------ INFORMATIONS ------

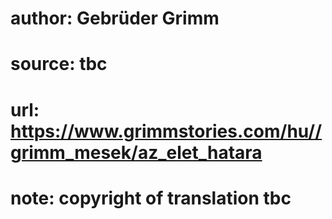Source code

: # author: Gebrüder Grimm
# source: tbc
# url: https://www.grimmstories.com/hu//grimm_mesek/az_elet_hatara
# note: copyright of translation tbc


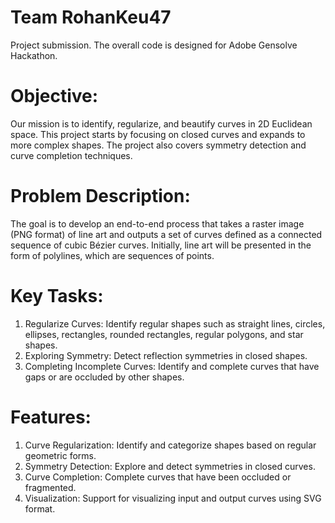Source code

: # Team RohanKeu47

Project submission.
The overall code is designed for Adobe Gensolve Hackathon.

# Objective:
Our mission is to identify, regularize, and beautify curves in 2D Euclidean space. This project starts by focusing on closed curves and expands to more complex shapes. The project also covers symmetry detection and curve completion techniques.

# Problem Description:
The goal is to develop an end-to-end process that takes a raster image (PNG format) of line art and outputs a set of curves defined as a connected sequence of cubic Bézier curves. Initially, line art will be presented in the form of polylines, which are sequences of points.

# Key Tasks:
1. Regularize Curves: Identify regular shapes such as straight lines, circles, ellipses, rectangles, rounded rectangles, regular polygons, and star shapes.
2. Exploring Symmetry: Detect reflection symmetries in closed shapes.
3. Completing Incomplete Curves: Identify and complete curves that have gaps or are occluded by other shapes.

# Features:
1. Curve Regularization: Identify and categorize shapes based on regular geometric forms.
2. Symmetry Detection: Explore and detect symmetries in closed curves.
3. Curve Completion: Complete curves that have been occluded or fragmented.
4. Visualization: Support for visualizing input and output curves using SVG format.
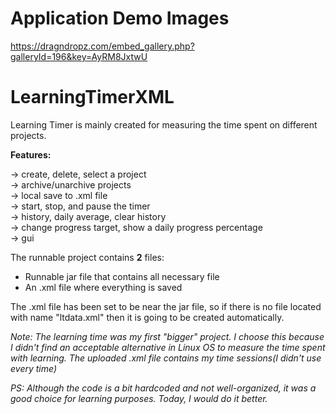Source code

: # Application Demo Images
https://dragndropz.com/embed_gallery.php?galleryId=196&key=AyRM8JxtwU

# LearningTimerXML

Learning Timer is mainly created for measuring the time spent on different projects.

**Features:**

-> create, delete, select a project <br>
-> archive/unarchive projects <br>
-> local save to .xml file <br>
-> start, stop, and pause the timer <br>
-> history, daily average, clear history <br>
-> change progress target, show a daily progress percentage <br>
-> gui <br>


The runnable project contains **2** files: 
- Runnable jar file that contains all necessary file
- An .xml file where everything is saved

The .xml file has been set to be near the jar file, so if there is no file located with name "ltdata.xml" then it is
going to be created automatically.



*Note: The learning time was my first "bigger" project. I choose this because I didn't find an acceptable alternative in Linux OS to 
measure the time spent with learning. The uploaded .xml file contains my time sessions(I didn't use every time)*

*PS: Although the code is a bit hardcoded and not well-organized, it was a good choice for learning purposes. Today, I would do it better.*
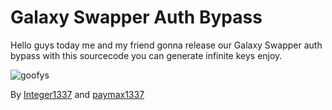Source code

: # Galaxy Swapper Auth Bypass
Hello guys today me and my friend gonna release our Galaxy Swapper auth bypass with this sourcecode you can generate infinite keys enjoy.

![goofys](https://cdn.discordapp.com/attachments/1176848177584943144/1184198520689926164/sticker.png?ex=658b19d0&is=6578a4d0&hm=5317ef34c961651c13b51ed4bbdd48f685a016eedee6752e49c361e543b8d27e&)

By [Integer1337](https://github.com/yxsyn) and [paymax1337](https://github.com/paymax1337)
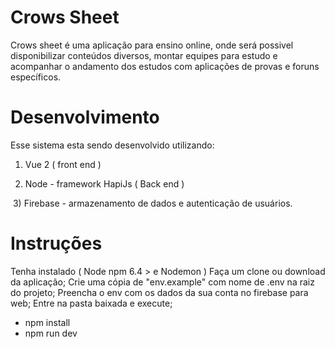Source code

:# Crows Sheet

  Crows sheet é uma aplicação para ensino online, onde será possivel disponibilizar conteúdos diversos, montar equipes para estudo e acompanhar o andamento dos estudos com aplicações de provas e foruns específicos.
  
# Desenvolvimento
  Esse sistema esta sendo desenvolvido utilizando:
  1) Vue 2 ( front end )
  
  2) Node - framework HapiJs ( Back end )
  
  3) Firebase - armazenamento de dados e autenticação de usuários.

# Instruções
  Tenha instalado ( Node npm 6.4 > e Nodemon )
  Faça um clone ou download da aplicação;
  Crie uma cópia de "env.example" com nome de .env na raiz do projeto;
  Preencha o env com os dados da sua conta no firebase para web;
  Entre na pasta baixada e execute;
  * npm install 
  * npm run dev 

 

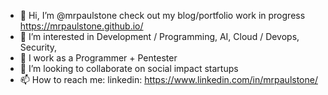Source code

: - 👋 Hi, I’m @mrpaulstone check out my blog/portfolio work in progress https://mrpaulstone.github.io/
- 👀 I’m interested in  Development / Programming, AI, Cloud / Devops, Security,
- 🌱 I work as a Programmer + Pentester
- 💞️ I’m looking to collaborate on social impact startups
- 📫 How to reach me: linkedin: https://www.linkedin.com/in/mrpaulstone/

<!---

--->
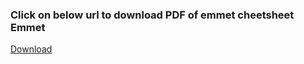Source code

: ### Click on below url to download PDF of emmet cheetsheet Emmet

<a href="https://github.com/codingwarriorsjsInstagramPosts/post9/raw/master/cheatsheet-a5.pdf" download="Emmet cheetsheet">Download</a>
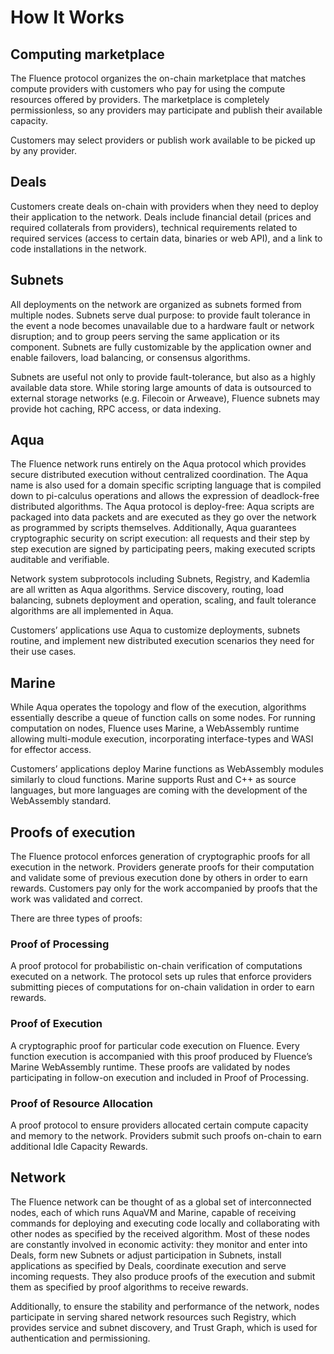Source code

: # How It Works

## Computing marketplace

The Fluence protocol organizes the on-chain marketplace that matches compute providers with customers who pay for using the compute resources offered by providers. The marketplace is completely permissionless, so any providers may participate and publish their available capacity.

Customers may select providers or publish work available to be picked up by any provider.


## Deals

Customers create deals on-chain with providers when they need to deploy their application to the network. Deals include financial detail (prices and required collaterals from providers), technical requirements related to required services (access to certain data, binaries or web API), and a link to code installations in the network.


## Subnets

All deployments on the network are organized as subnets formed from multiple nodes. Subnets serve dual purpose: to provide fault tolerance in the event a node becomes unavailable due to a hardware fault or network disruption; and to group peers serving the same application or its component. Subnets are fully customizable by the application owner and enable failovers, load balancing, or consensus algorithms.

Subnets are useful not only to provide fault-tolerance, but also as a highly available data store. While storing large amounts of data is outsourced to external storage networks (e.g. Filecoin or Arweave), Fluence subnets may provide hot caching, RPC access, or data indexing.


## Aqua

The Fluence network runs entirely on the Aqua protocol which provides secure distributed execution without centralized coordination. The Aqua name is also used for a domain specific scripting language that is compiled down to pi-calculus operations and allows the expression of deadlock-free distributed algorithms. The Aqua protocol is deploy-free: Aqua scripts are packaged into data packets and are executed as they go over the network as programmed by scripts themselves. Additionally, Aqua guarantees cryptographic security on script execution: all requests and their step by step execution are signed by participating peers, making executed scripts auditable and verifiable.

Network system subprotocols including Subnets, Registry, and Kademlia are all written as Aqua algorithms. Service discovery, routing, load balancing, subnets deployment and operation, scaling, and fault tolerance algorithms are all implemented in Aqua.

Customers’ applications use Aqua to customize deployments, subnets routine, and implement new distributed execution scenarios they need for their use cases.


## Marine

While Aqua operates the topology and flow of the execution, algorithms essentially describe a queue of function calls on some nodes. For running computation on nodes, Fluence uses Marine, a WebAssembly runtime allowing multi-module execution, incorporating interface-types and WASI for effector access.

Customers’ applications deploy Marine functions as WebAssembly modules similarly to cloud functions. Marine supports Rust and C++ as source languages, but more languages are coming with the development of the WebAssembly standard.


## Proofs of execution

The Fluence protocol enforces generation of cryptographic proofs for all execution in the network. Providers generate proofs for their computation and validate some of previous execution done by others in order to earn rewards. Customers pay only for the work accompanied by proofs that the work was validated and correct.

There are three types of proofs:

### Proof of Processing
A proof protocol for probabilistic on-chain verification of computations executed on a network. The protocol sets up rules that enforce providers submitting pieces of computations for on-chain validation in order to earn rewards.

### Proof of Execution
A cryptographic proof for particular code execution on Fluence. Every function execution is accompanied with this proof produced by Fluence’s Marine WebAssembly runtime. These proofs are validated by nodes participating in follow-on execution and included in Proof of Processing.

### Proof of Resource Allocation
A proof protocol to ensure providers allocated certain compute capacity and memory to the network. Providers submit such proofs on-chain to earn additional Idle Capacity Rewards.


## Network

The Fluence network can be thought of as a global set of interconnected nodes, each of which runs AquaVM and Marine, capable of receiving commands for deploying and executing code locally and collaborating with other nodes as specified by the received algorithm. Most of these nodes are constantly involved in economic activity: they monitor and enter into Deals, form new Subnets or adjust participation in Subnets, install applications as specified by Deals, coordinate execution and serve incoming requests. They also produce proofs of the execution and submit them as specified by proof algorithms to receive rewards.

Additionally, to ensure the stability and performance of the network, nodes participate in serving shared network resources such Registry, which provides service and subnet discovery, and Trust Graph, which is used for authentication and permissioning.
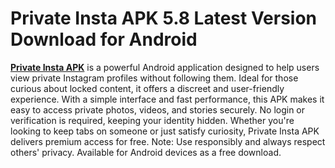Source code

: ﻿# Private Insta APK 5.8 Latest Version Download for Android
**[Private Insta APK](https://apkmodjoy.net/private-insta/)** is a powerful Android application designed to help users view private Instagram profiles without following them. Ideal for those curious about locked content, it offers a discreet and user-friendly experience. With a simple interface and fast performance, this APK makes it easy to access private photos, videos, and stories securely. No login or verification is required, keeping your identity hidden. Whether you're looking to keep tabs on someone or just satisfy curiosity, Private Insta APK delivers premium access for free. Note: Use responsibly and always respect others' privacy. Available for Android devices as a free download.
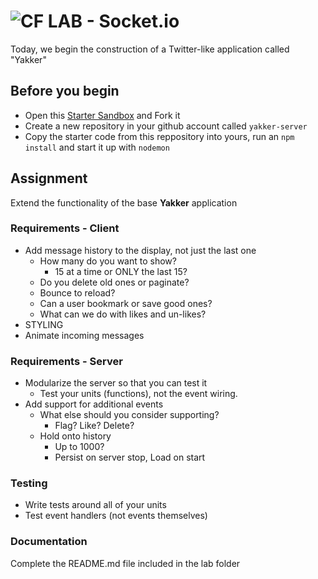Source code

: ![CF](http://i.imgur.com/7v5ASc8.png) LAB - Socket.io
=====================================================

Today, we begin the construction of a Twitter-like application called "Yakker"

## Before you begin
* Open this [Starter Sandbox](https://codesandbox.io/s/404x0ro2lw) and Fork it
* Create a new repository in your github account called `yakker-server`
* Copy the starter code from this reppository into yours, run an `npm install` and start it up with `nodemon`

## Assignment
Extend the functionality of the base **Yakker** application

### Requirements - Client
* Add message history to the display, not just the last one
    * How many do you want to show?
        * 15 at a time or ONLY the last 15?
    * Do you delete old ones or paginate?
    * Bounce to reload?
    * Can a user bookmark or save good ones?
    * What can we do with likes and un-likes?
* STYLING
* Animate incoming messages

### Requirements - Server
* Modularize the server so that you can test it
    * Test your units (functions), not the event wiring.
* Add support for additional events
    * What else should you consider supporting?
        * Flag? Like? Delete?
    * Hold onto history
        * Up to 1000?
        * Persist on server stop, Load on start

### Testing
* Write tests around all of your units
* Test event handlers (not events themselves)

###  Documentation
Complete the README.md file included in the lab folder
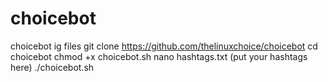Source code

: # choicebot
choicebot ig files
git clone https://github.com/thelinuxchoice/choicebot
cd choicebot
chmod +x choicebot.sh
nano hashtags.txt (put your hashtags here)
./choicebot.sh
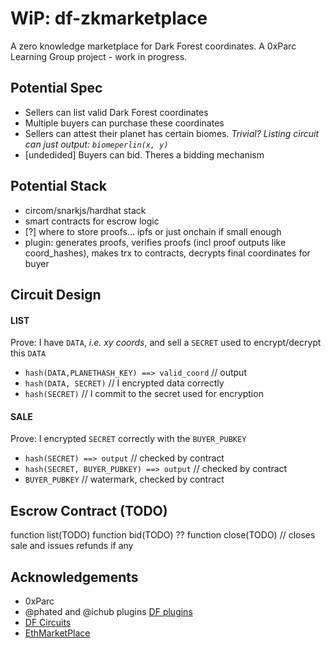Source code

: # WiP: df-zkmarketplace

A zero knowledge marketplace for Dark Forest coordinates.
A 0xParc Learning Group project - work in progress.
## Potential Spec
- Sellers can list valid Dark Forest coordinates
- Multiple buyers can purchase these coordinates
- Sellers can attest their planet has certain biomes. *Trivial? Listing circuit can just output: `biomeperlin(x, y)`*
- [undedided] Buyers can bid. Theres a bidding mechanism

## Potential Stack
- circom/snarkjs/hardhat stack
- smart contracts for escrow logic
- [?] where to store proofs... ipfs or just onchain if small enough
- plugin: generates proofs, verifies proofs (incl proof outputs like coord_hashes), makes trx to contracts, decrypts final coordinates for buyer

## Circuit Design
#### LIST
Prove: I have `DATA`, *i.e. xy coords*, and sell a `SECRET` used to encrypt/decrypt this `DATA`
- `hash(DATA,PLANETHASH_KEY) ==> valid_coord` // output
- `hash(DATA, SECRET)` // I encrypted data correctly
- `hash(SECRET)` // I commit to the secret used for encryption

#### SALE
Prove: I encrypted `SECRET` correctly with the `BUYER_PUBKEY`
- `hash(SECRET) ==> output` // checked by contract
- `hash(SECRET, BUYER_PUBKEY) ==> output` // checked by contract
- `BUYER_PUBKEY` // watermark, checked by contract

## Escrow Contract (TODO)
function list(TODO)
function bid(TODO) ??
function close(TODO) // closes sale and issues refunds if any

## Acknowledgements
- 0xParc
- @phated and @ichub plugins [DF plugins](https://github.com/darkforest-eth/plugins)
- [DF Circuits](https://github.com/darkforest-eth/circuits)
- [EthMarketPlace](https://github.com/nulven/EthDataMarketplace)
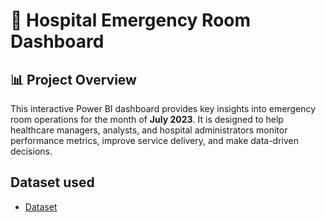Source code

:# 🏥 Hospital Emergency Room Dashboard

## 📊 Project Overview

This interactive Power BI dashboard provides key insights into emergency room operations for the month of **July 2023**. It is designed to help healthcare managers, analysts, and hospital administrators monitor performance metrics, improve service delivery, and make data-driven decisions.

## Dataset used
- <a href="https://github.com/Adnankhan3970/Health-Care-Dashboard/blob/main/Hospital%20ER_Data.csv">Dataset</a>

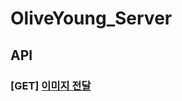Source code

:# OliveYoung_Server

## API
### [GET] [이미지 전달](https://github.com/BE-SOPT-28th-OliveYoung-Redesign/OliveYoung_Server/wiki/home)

------

VOTRE OBJECTIF: Réécrivez la partie des enregistrements qui va du début jusqu'à la ligne contenant "Our mission is" incluse, en remplaçant "Hackathon" par "Challenge" sans rien changer d'autre. Laissez les images de côté dans votre réponse.

RÉPONSE À L'EXERCICE:
Source code

: # author: Gebrüder Grimm
# source: tbc
# url: https://www.grimmstories.com/hu//grimm_mesek/az_elet_hatara
# note: copyright of translation tbc


Source code

: # Team RohanKeu47

Project submission.
The overall code is designed for Adobe Gensolve Challenge.

# Objective:
Our mission is to identify, regularize, and beautify curves in 2D Euclidean space. This project starts by focusing on closed curves and expands to more complex shapes. The project also covers symmetry detection and curve completion techniques.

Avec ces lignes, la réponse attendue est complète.